Civil Rights Heritage Center Receives Freedom Award
The IU South Bend Civil Rights Heritage Center and its Engman Natatorium Project received the 2014 Freedom Award at the 23rd Annual Dr. Martin Luther King Jr. Indiana Statehouse Celebration. The award was presented on Jan. 15 at the Indiana Statehouse Rotunda.
The award was presented by the Martin Luther King Jr. Indiana Holiday Commission.
The award is given to an individual or project whose major societal influence includes breaking down barriers that have divided us in the past and/or building ongoing relationships that foster respect, understanding, and harmony in our schools and communities.
The nominations are made anonymously by the member of the Martin Luther King Jr. Indiana Holiday Commission.
Alfred J. Guillaume Jr., retired executive vice chancellor, and Muhammad Shabazz II, both from the Civil Rights Heritage Center, were in Indianapolis to receive the award along with Allison Stankrauff, Schurz Library archivist.
Shabazz said he was thrilled to be part of the ceremony and to meet the governor.
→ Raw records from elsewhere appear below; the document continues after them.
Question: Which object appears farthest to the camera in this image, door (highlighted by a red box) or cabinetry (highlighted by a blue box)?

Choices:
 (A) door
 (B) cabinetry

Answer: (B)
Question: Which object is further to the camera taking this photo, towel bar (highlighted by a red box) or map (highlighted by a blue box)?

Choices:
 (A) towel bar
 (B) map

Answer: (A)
He added that the work of the center has been noted as important to the community and the state.
The center’s mission to portray the past, present and future of civil rights, serving as an active center that promotes social justice and human rights embodies that spirit of the award. According to Ava Taylor, public outreach and events manager for the Indiana Civil Right Commission, the center and natatorium are both important facets that the commission examined before giving the award. She cited the formation of the center as a student-led project and the importance of preserving the natatorium as a symbol of the struggle of civil right in the community.
Four awards were presented – Freedom Award, Spirit of Justice, Passing the Torch and Chairman’s Award. The other awards have not been announced.
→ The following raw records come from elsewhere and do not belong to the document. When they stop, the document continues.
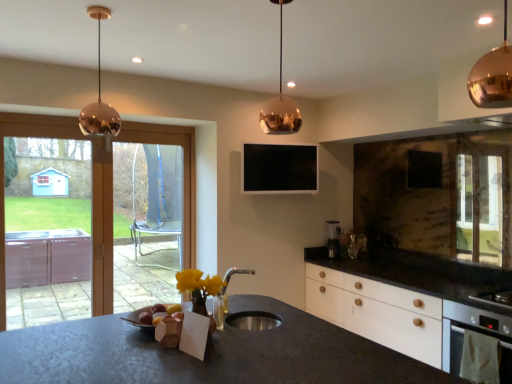
You are a GUI agent. You are given a task and a screenshot of the screen. Output one action in this format:
    pyautogui.click(x=<x>, y=<y>)
    Task: Click on the free space above copper/metallic pendant light at upper left, which is the third lamp from front to back (from a real-world perspective)
    The height and width of the screenshot is (384, 512).
    Given the screenshot: What is the action you would take?
    click(x=103, y=9)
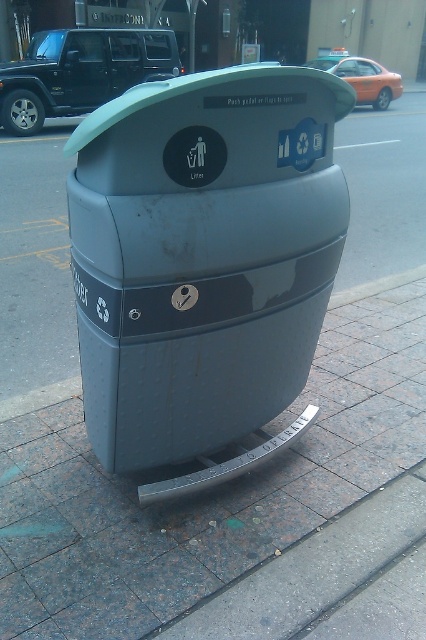
Looking at this image, can you confirm if matte gray trash can at center is bigger than black matte suv at upper left?

No.

Can you confirm if matte gray trash can at center is wider than black matte suv at upper left?

No.

Is point (89, 244) positioned behind point (103, 61)?

No, (89, 244) is in front of (103, 61).

Where is `matte gray trash can at center`? The height and width of the screenshot is (640, 426). matte gray trash can at center is located at coordinates (203, 256).

Between black matte suv at upper left and orange matte car at upper right, which one is positioned lower?

black matte suv at upper left is lower down.

Is black matte suv at upper left bigger than orange matte car at upper right?

Correct, black matte suv at upper left is larger in size than orange matte car at upper right.

Find the location of `black matte suv at upper left`. black matte suv at upper left is located at coordinates (80, 72).

Is matte gray trash can at center taller than orange matte car at upper right?

Correct, matte gray trash can at center is much taller as orange matte car at upper right.

Does point (201, 436) lie behind point (359, 77)?

No.

Identify the location of matte gray trash can at center. The height and width of the screenshot is (640, 426). (203, 256).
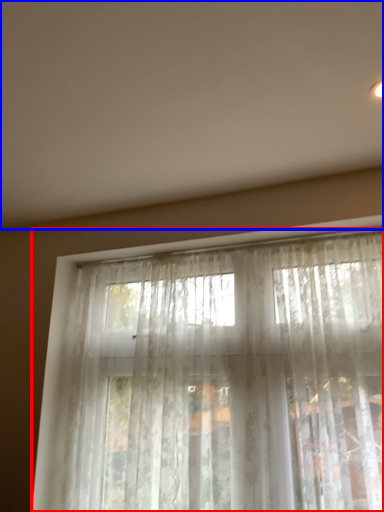
Question: Which point is closer to the camera, curtain (highlighted by a red box) or backdrop (highlighted by a blue box)?

Choices:
 (A) curtain
 (B) backdrop

Answer: (B)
The program included remarks by Gov. Mike Pence and the presentation of awards.
The IU South Bend Civil Rights Heritage Center was created in 2000 after students returned from a trip to the South and wanted to continue their research into civil rights issues. The center is active in research into the struggles and achievements of citizens committed to social justice and it uses the civil rights movement as living history.
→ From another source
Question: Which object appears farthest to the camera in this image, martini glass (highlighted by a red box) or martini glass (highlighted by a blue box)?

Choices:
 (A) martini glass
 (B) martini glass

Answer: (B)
The Civil Rights Heritage Center at the Natatorium reopened in 2010. IU South Bend began working in 2006 with the city of South Bend and the South Bend Heritage Foundation to renovate and adapt the building for a center of research, community activities and education.
The public natatorium was built in 1922. It was partially desegregated in 1936 and full integrated in 1950.
Due to soaring repair costs and declining attendance, the pool closed in 1978. The pool shed was demolished in 2006. Today the pool site is a peace garden.